Member of the National Assembly of Pakistan
- In office 13 August 2018 – 25 January 2023
- Constituency: Reserved seat for minorities
- In office 1 June 2013 – 31 May 2018
- Constituency: Reserved seat for minorities

Personal details
- Born: Umerkot, Sindh, Pakistan
- Party: PTI (2013-present)

= Lal Chand Malhi =

Pakistani politician

Lal Chand Malhi is a Pakistani politician who had been a member of the National Assembly of Pakistan, from August 2018 till January 2023. Previously he was a member of the National Assembly from 2013 to May 2018.

==Early life and education==
He was born on 3 February 1973.

He received his education from Umerkot and Hyderabad. He graduated from the University of Sindh.

==Political career==

He was elected to the National Assembly as a candidate of Pakistan Tehreek-e-Insaf (PTI) on a seat reserved for minorities in the 2013 Pakistani general election.

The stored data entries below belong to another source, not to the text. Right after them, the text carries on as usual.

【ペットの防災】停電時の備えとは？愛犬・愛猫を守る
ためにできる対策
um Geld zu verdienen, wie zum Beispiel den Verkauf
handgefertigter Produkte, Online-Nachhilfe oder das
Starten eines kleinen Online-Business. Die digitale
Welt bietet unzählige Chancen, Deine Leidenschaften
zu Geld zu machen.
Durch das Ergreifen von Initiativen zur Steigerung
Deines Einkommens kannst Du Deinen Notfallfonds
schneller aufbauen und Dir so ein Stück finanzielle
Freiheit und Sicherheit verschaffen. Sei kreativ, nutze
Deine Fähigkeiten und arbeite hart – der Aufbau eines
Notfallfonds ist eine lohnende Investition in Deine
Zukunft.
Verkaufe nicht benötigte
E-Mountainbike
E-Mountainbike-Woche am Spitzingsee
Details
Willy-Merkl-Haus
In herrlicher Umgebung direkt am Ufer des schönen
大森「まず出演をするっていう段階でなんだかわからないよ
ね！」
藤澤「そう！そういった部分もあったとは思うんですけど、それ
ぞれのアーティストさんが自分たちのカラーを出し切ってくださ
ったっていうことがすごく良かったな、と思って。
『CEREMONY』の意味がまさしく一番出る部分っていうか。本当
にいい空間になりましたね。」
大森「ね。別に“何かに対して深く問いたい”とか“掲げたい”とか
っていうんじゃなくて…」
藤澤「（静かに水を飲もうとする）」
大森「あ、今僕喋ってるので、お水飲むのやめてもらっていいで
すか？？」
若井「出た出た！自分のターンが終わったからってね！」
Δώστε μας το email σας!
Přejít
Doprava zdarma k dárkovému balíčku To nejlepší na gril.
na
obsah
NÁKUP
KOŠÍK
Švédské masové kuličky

He was re-elected to the National Assembly as a candidate of PTI on a reserved seat for minorities in the 2018 Pakistani general election.

On 27 September 2018, Prime Minister Imran Khan appointed him as Federal Parliamentary Secretary for human rights. He has spoken in support of the Shri Krishna Mandir temple in Islamabad. He condemned the 2020 Karak temple attack, where a mob of 1,500 local Muslims led by a local Islamic cleric and the supporters of Jamiat Ulema-e-Islam party attacked and burnt the temple.